Labo-Lacourse / stepmix

A Python package following the scikit-learn API for model-based clustering and generalized mixture modeling (latent class/profile analysis) of continuous and categorical data. StepMix handles missing values through Full Information Maximum Likelihood (FIML) and provides multiple stepwise Expectation-Maximization (EM) estimation methods.
https://stepmix.readthedocs.io/en/latest/index.html
MIT License
54 stars 4 forks source link

bootstrap_stats method runs parametric bootstrap #57

Closed U-R-dev closed 6 months ago

U-R-dev commented 6 months ago

First of all, thank you for providing such a wonderful package. As stepmix is the only open source program that can perform LCA with distal outcomes, I've been using it for months now.

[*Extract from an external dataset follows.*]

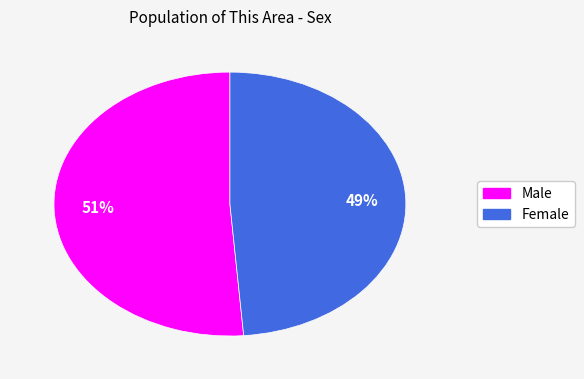

Is it true that Female is 49% of the pie?

True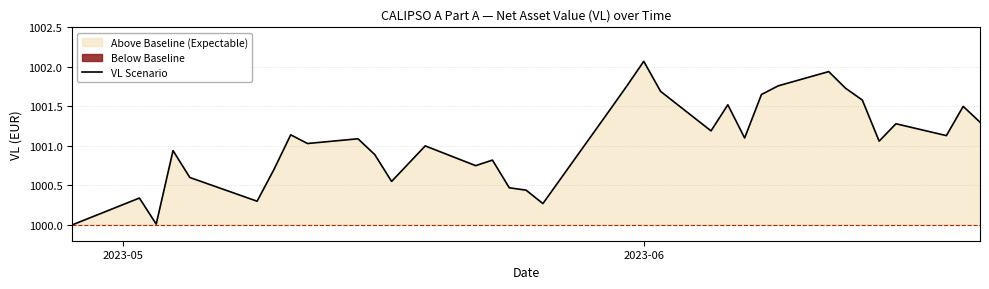

The value at 2 is 546.2. True or false?

False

After upgrading from version 2.1.3 to 2.2.0, we found that nonparametric bootstrapping using bootstrap_stats took an enormous amount of time, about 10 times longer than before. Step-by-step debugging revealed that the variable "parametric" was set to "True" and, in fact, parametric bootstrapping was performed.

I could reproduce the above with the following simple sample code on the Google Colab.

!pip install stepmix ipdb
from stepmix.datasets import data_bakk_response
from stepmix.stepmix import StepMix

# Simulate data
X, Y, _ = data_bakk_response(n_samples=2000, sep_level=.9, random_state=42)

# Define base model
model = StepMix(n_components=3, n_steps=1, measurement='bernoulli',
                structural='gaussian_unit', random_state=42)
model.fit(X, Y)

# Bootstrap
breakpoint()  # for debugging
stats_dict = model.bootstrap_stats(X, Y, n_repetitions=5)

As shown in the debugging screenshot below,

Screenshot 2024-02-15 at 15 01 33 2

when the command reached the bootstrap function (line 1084), the variable "parametric" was set to "True" and remained "True" until the end of the process, resulting in conducting parametric bootstrapping.

I don't understand why default value, parametric=False, is ignored, but It would be helpful if you could look into this phenomenon.

Thank you,

sachaMorin commented 6 months ago

Thanks for reporting. I'll look into this.

sachaMorin commented 6 months ago

The progress_bar argument of self.bootstrap_stats is wrongly passed to self.bootstrap as the parametric argument because of positional arguments and the changes introduce in 2.2.0. Good catch! I'll release a patch today.

sachaMorin commented 6 months ago

Should be fixed as of 2.2.1. Also if by any chance you are in a position to share your work, please do! We are always curious to see how our users are using StepMix.

U-R-dev commented 6 months ago

Ah, I see. It's so basic, but I didn't notice it. Thank you for the quick response. We will be sure to cite your paper when our work is published!